> **OPDRACHTDOEL**
Neem de geselecteerde tekst over de kwalificatie van het handelen van de verdachte volledig en letterlijk over.

> **GESELECTEERDE TEKST**
* * * * * * *
De rechtbank is – met de officier van justitie en de raadsman – van oordeel dat het handelen van de verdachte niet gekwalificeerd kan worden als een poging tot doodslag, nu het bewijs ontbreekt voor de opzet daartoe.
Het handelen van de verdachte kan wel gekwalificeerd worden als een bedreiging. De verdachte heeft immers verklaard dat hij heeft geschoten omdat hij personen die in de omgeving van zijn woning aanwezig waren, wilde afschrikken, hetgeen volle opzet op bedreiging van die personen oplevert.
* * * * * * *
> **OVERZICHT VERMELDINGEN**
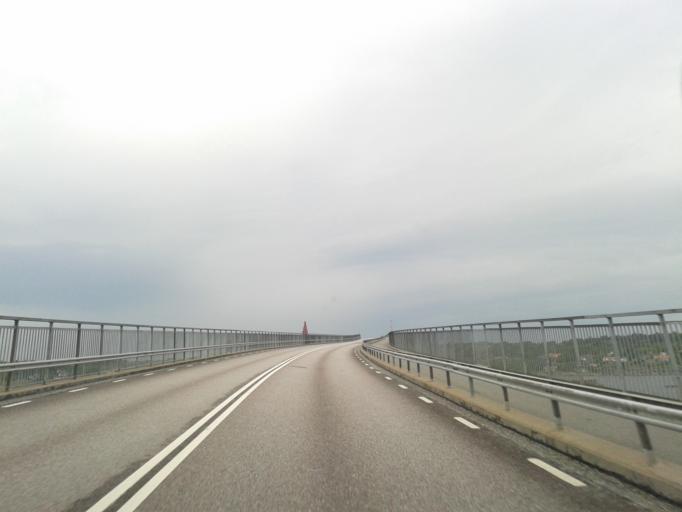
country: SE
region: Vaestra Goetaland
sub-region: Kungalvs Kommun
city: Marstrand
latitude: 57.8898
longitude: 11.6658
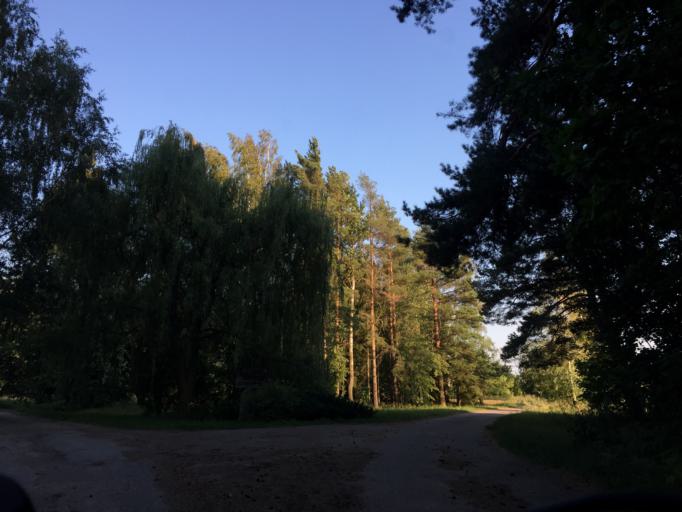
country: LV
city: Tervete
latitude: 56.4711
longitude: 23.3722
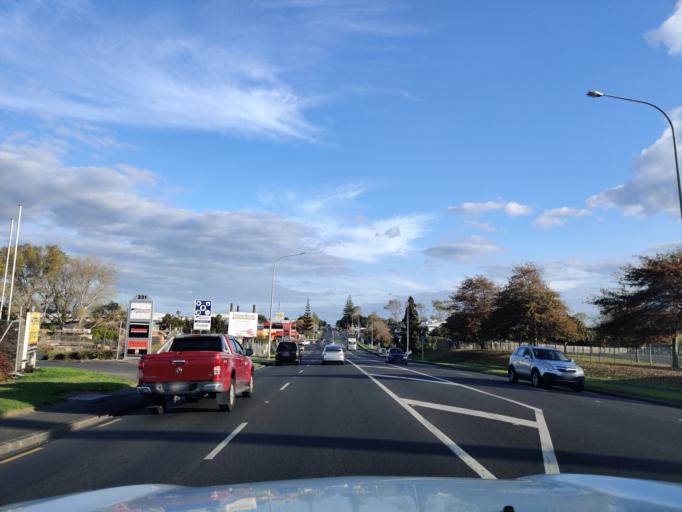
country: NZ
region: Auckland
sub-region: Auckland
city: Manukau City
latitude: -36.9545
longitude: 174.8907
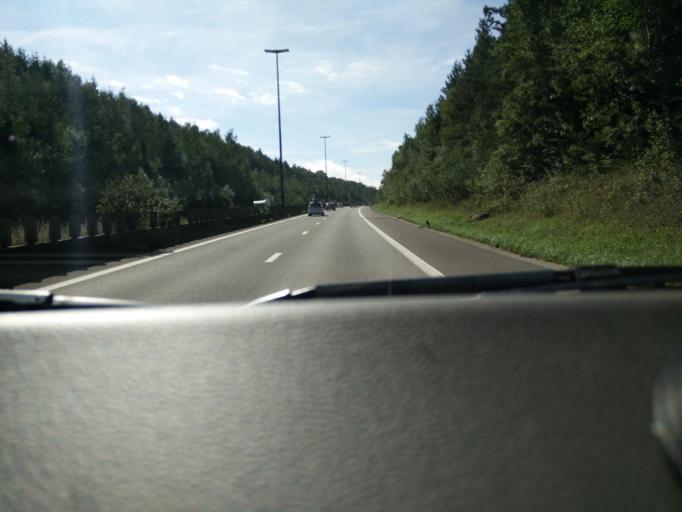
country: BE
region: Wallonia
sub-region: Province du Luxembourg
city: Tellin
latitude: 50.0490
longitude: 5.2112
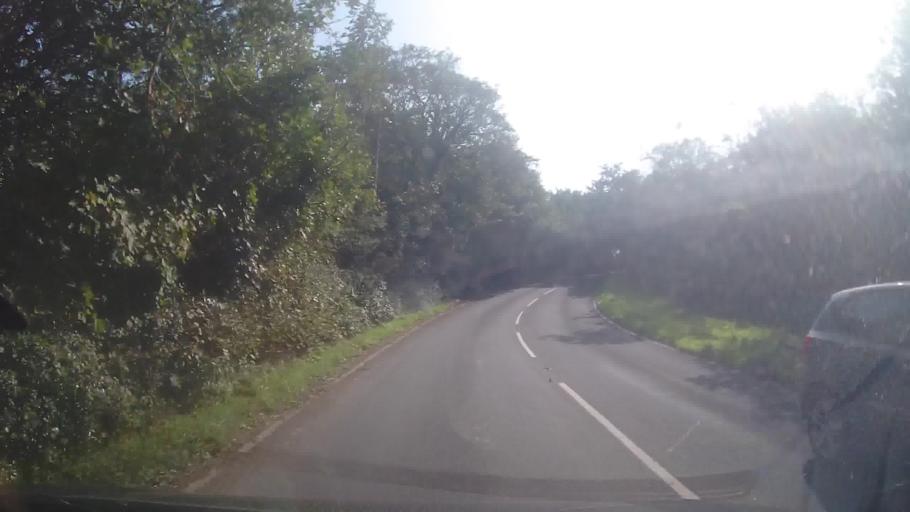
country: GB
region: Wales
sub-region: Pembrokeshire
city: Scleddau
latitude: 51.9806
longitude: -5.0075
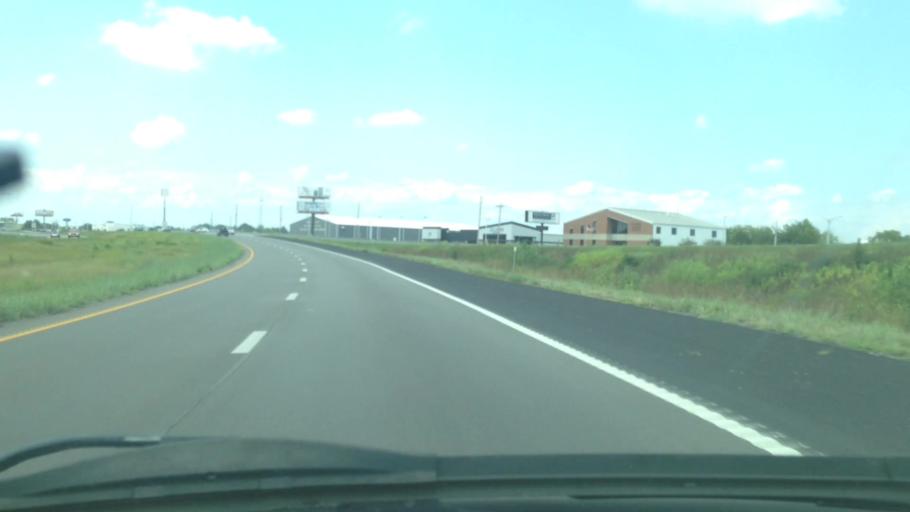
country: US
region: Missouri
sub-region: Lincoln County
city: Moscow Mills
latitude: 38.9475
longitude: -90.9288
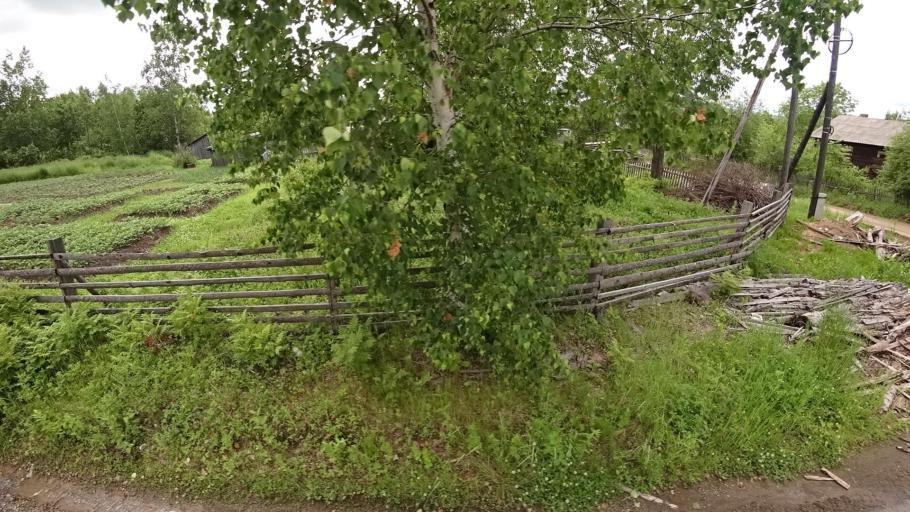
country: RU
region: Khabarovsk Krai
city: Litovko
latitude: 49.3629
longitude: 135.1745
* * * * * * *
> **RESULTAAT OPDRACHT**
De rechtbank is – met de officier van justitie en de raadsman – van oordeel dat het handelen van de verdachte niet gekwalificeerd kan worden als een poging tot doodslag, nu het bewijs ontbreekt voor de opzet daartoe.
Het handelen van de verdachte kan wel gekwalificeerd worden als een bedreiging. De verdachte heeft immers verklaard dat hij heeft geschoten omdat hij personen die in de omgeving van zijn woning aanwezig waren, wilde afschrikken, hetgeen volle opzet op bedreiging van die personen oplevert.